Sur les frais liés au litige :
17. Les dispositions de l’article L. 761-1 du code de justice administrative font obstacle à ce qu’il en soit fait application à l’encontre du syndicat intercommunal des Eaux de la Vaunage qui n’est pas, dans la présente instance, la partie perdante.

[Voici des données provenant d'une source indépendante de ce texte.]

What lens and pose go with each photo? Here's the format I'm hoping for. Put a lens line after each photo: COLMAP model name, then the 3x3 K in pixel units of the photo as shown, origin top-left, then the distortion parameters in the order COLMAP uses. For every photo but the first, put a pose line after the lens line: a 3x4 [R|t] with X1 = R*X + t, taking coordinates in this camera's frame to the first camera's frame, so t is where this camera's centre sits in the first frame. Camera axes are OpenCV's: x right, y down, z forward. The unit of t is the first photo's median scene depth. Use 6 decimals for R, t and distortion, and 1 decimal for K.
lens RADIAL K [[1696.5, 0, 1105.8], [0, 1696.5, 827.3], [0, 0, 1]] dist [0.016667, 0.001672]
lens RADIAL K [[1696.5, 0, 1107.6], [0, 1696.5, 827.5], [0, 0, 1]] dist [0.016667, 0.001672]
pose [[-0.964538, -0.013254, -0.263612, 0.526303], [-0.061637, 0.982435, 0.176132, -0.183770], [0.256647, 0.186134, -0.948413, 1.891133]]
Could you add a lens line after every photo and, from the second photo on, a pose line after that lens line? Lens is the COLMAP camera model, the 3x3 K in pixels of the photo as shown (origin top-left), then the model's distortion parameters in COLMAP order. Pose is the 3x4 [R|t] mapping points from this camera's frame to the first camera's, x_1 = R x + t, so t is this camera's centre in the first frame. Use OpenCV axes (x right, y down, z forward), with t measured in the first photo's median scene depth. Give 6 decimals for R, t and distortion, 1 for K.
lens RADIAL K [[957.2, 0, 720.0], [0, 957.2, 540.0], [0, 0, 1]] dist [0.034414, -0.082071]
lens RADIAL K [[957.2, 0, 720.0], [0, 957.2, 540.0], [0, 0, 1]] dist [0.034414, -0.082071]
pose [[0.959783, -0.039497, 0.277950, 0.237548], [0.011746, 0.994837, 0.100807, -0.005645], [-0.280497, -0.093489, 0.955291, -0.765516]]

Dans les circonstances de l’espèce, il y a lieu de mettre à la charge de la communauté d’agglomération de Nîmes Métropole au bénéfice du syndicat intercommunal des Eaux de la Vaunage, la somme de 2 000 euros sur le fondement des dispositions de l’article L. 761-1 du code de justice administrative.
D É C I D E :
Article 1er : Le jugement n° 2102989 du 4 juillet 2024 du tribunal administratif de Nîmes est annulé.
Article 2 : Il est enjoint à la communauté d’agglomération de Nîmes Métropole de reprendre les relations contractuelles avec le syndicat intercommunal des Eaux de la Vaunage dans le délai de six mois à compter de la notification du présent arrêt.
Article 3 : La communauté d’agglomération de Nîmes Métropole versera la somme de 2 000 euros au syndicat intercommunal des Eaux de la Vaunage sur le fondement des dispositions de l’article L. 761-1 du code de justice administrative.
Article 4 : Le surplus des conclusions présentées par le syndicat intercommunal des Eaux de la Vaunage et les conclusions présentées par la communauté d’agglomération de Nîmes Métropole sont rejetés.
Article 5 : Le présent arrêt sera notifié au syndicat intercommunal des Eaux de la Vaunage et à la communauté d’agglomération de Nîmes Métropole.
Délibéré après l’audience du 26 novembre 2025 à laquelle siégeaient :
M. Moutte, président de la cour,
M. A…, premier vice-président,
MM. Chabert, Faïck, Romnicianu, présidents de chambre,
M. Bentolila, président-assesseur,
M. Lafon, président-assesseur,
Rendu public par mise à disposition au greffe le 9 décembre 2025
Le rapporteur
signé
P. Bentolila
Le président,
signé
J-F. Moutte
La greffière,
signé
M-A. Morère
La République mande et ordonne au préfet du Gard en ce qui le concerne ou à tous commissaires de justice à ce requis en ce qui concerne les voies de droit commun contre les parties privées, de pourvoir à l’exécution de la présente décision.